This article will help you read and understand your pathology report for bullous pemphigoid.
by Katelynn Campbell MD and Allison Osmond MD FRCPC, reviewed on June 19, 2020
Skin is made up of three layers: epidermis, dermis, and subcutaneous fat. The surface and the part you can see when you look at your skin is called the epidermis. The cells that make up the epidermis include squamous cells, basal cells, melanocytes, Merkel cells, and cells of the immune system. Squamous cells are also called keratinocytes because they are filled with a specialized protein called keratin which makes them strong.
The dermis is directly below the epidermis. The dermis is separated from the epidermis by a thin layer of tissue called the basement membrane. The dermis contains blood vessels and nerves. Below the dermis is a layer of fat called subcutaneous adipose tissue.
The squamous cells in the epidermis are held together using a specialized protein called a desmosome. Another specialized protein called a hemidesmosome is used to attach the squamous cells to the basement membrane. The strength and health of the skin depends on both the desmosomes and hemidesmosomes functioning normally.

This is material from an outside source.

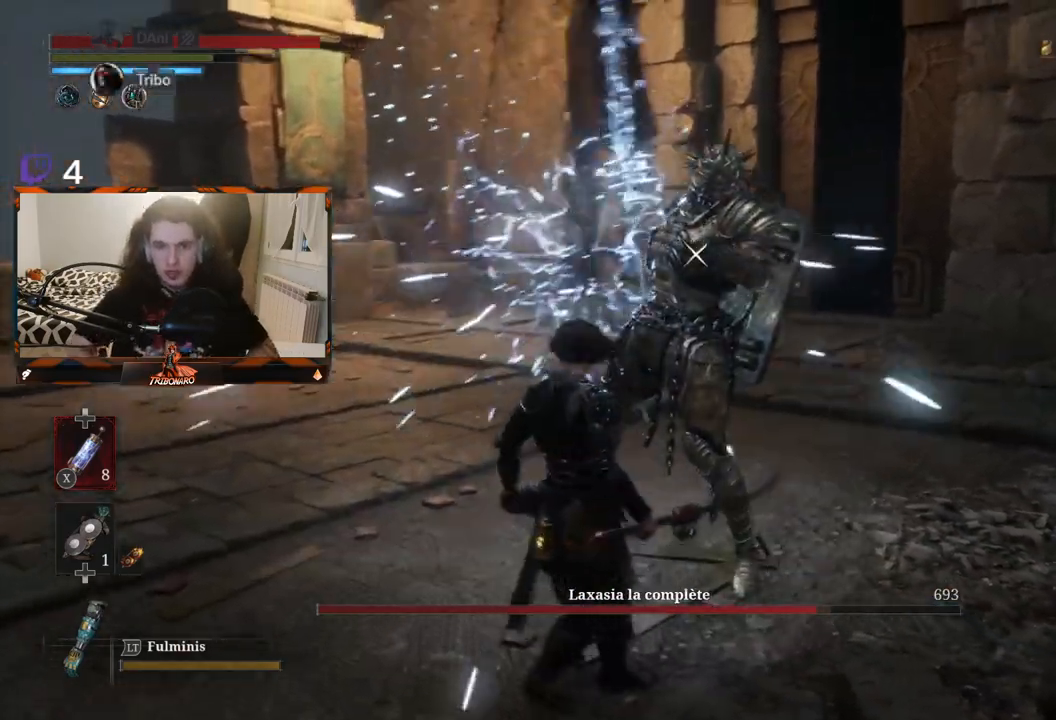
{"buttons": [], "left_stick": "center", "right_stick": "center", "events": [[17, "left_stick", "center"]]}
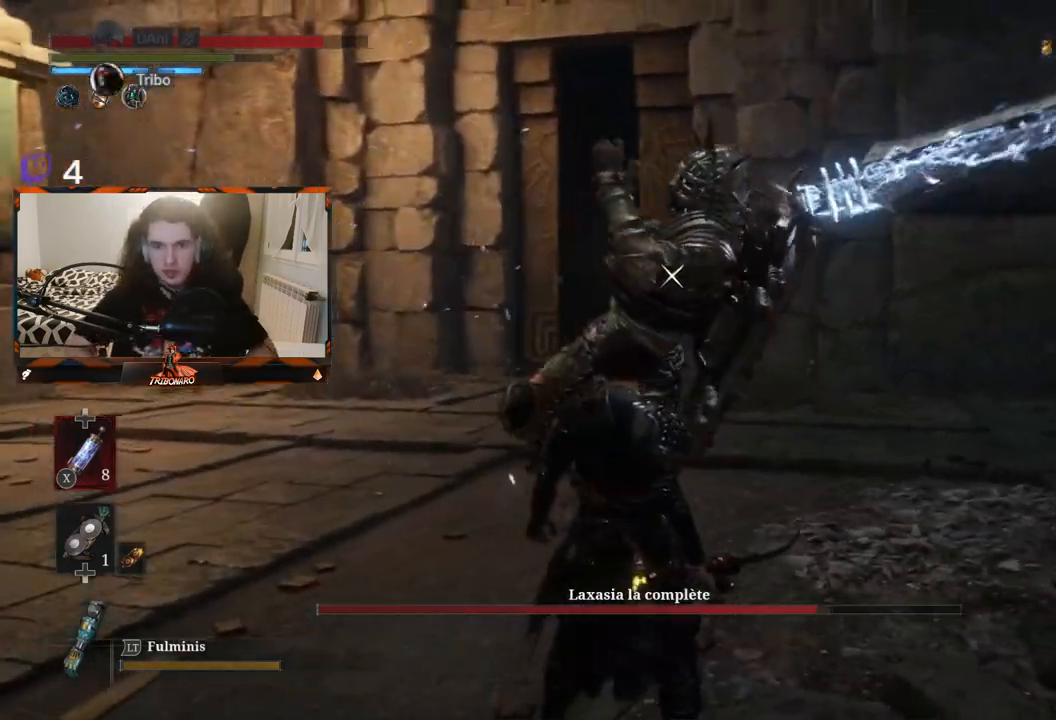
{"buttons": ["L1"], "left_stick": "center", "right_stick": "center", "events": [[350, "L1", "down"]]}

Bullous pemphigoid is an autoimmune disease that causes fluid filled blisters. The blisters commonly occur on the skin, but they can also develop inside the mouth and on the eye.
The immune system is designed to protect our body from infections and to help it heal after an injury. An autoimmune disease is a condition that develops when the immune system inappropriately damages normal, healthy tissue in the body. The damage can be cause directly by immune cells or specialized proteins called antibodies that are made by immune cells. There are many kinds of autoimmune diseases and the symptoms depend on the types of tissues affected.
Bullous pemphigoid is caused by antibodies that stick to the hemidesmosomes at the bottom of the epidermis. When covered with antibodies, the hemidesmosomes are unable to function normally and the epidermis separates from the basement membrane. As a result, a fluid filled blister forms between the epidermis and the dermis
If your doctor suspects that you have a blistering disease such as bullous pemphigoid, they should remove two small samples of tissue in a procedure called a biopsy. The first sample should be placed in a preservative called formalin so it can be examined by a pathologist using a light microscope. The second sample should be placed in a special preservative that allows the tissue to be examined under an immunofluorescent microscope.
When the tissue sample is examined using a light microscope, bullous pemphigoid will show a fluid filled space separating the epidermis from the dermis below. Inflammatory cells may also be seen in the fluid or the surrounding tissue.
Immunofluorescence is a special test that allows pathologists to see where different types of proteins are in a tissue sample. For bullous pemphigoid, this test can be used to look for antibodies and to see where those antibodies are in the tissue.
To make the diagnosis of bullous pemphigoid, your pathologist should see antibodies stuck to the squamous cells at the bottom of the epidermis. If antibodies are found but they are not stuck to the squamous cells at the bottom of the epidermis, another diagnosis should be considered.